Dispatch September 9, 2019

Congress’s Critical Impeachment Inquiry


As they return from the August recess, Congress is rightly moving forward with an impeachment inquiry into President Donald Trump’s collusion with Russia and his efforts to obstruct the investigation. Special Counsel Robert Mueller’s investigation resulted in the most damning document ever released about a sitting president. His report, which specifically “does not exonerate” Trump, is nothing short of an impeachment referral. With Department of Justice precedent barring Mueller from indicting a sitting president, it falls to Congress to hold Trump accountable. Doing so will solve the urgent national security crisis created by a president who is compromised by Russia and continues to try to advance Putin’s agenda from the White House. 

The Mueller report contains hundreds of pages of evidence that Trump and his campaign colluded with the Russian government to win the 2016 election.

  • Trump and his campaign had more than 270 contacts with Russia-linked operatives during the campaign.
    • A campaign aide learned before almost anyone else that Russian operatives had stolen and planned to release thousands of emails from the Clinton campaign.
    • Trump’s personal lawyer spent much of the campaign trying to develop Trump Tower Moscow, a project that entailed direct Kremlin contact.

Data extracts ::

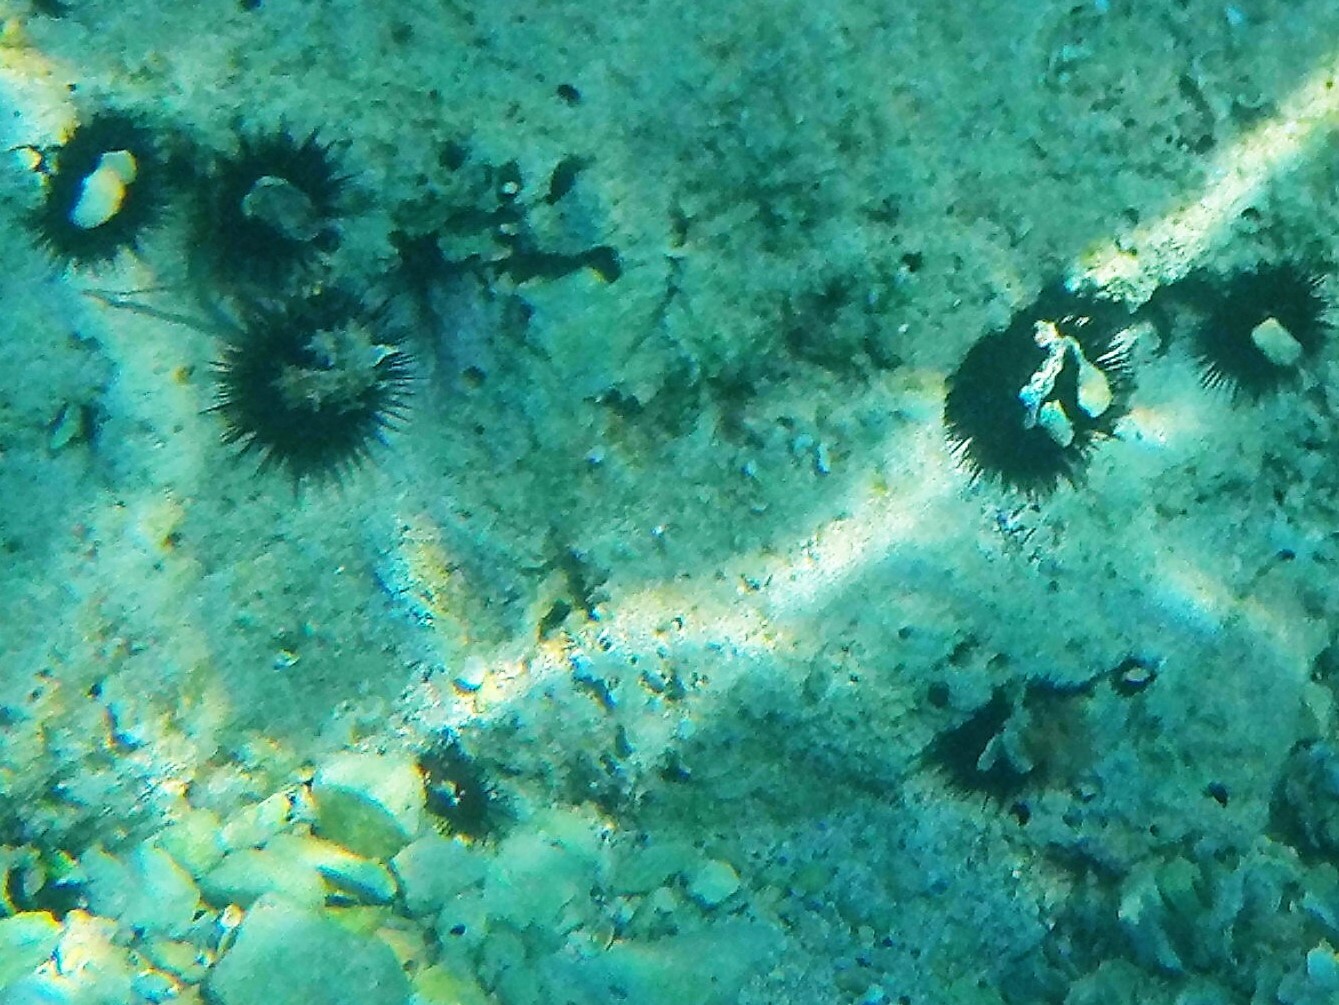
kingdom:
--
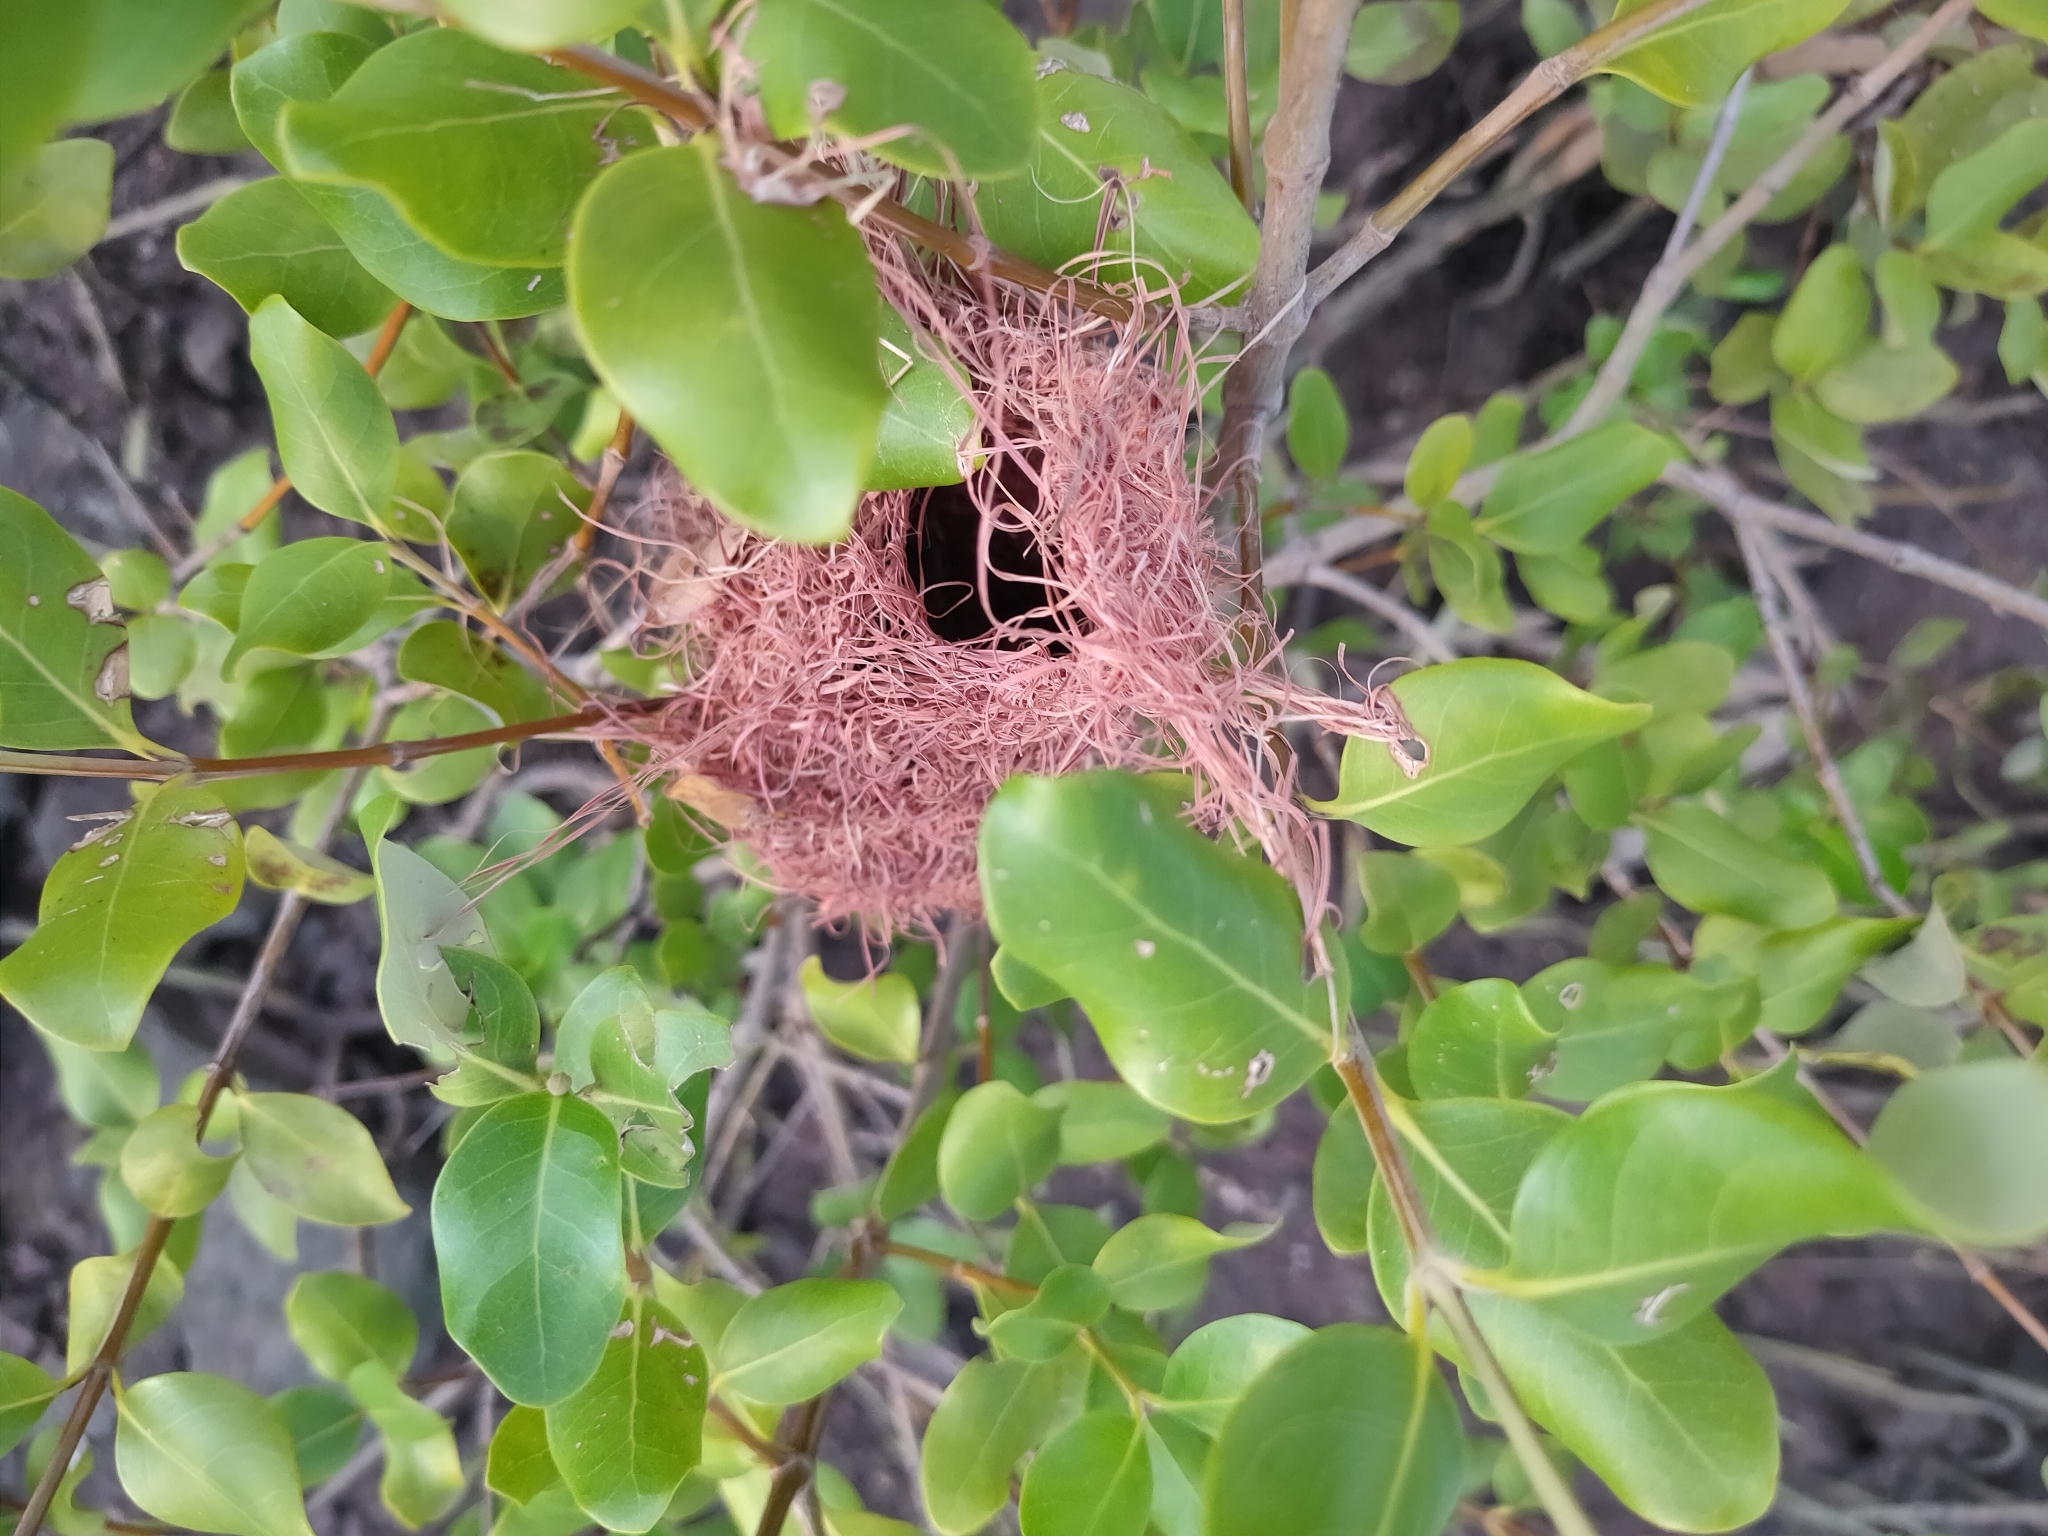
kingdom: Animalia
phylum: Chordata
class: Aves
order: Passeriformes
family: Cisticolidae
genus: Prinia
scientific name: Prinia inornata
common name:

Activity A ::
According to the impeachment dispatch, why does it fall to Congress to hold Trump accountable?
Activity B ::
Please copy the stretch of the impeachment dispatch from "The Mueller report" through "during the campaign.".
Activity C ::
In the impeachment dispatch, how many contacts did Trump and his campaign have with Russia-linked operatives during the campaign?

Answer section A ::
Department of Justice precedent bars Special Counsel Robert Mueller from indicting a sitting president, so holding Trump accountable falls to Congress.

Answer section B ::
The Mueller report contains hundreds of pages of evidence that Trump and his campaign colluded with the Russian government to win the 2016 election.

  • Trump and his campaign had more than 270 contacts with Russia-linked operatives during the campaign.

Answer section C ::
More than 270.